2. Phil 249: Philosophy of Education, Teaching Philosophy in Middle Schools
In Fall 2018 I served as Karen Detlefsen’s teaching assistant for this ABCS course which aimed at developing curricula and lesson plans for delivery at Benjamin B. Comegys School in West Philadelphia. One of my primary tasks was to conduct research into philosophical pedagogy in middle schools, and to present this material to the Penn undergrads who were designing lesson plans. I learned that without any jargon or elaborate theories, folks of all ages immediately recognize that philosophy is already part and parcel of their thinking about the world. Moreover, the insights and points of view provided by these young philosophers allow us to look anew at philosophy, which, in its academic form, has been informed by too narrow a segment of the human population for too long.
Why Outreach?
1. Representation: I am committed to rectifying the representation problem in academia and to cultivating spaces of inquiry for folks who have not been given the opportunity to think about philosophy in an intentional way. As a first generation Cuban-American, I recognize the urgent need to amplify diverse voices in our profession, especially voices that can expand the breadth of philosophical inquiry in new and critical ways—whether that takes the form of encouraging marginalized voices to enter the discipline down the road, or by giving those voices a platform in our professional discourse.
2. Respect: I believe we owe community members the opportunity to be exposed to philosophical thinking, and we owe them the opportunity to cultivate the habits of mind that will empower them to reflect upon and pursue their own conception of the good life and to ponder life’s biggest questions. This is a way of respecting their dignity as persons and a way of affording them equal standing in our ‘democracy of discussion’. In this way outreach in philosophy plays a vital role in promoting a democratic and egalitarian culture.

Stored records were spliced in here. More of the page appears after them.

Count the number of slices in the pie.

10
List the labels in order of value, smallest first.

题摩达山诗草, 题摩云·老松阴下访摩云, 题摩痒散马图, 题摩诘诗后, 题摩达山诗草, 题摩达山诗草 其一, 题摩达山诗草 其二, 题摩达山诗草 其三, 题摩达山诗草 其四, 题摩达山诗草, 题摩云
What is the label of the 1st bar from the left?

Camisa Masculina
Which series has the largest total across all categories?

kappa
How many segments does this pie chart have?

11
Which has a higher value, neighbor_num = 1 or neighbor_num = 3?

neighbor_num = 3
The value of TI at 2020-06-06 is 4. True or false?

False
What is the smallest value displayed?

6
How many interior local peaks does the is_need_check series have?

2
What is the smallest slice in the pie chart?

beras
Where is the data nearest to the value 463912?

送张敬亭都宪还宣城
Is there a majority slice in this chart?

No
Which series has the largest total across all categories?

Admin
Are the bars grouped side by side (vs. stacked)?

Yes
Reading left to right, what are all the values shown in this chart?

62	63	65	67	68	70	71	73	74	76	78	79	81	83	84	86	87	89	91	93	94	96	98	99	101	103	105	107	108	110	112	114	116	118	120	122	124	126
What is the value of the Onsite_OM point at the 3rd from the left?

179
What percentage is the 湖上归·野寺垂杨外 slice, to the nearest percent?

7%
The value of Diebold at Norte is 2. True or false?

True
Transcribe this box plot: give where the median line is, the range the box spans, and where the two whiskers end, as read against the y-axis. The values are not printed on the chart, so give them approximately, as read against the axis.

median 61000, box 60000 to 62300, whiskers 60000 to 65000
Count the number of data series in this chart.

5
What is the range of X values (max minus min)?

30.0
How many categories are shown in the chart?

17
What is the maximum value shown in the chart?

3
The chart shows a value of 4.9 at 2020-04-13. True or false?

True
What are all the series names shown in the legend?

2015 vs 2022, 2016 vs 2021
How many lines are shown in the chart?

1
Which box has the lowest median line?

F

3. Recovery: Socrates spent his days conversing and inquiring with folks from all walks of life. And throughout most of our discipline’s history, philosophers have recognized the importance of preserving a way of communicating about and doing philosophy that is accessible and attractive to a wider, non-specialist audience. Sometimes rooted in a belief in the usefulness of philosophy for solving real-world problems, or a desire to share the transformative potential of philosophical reflection with others, or democratic ideals of public deliberation, this is a simple truth that is easily forgotten in our increasingly siloed and specialized education system.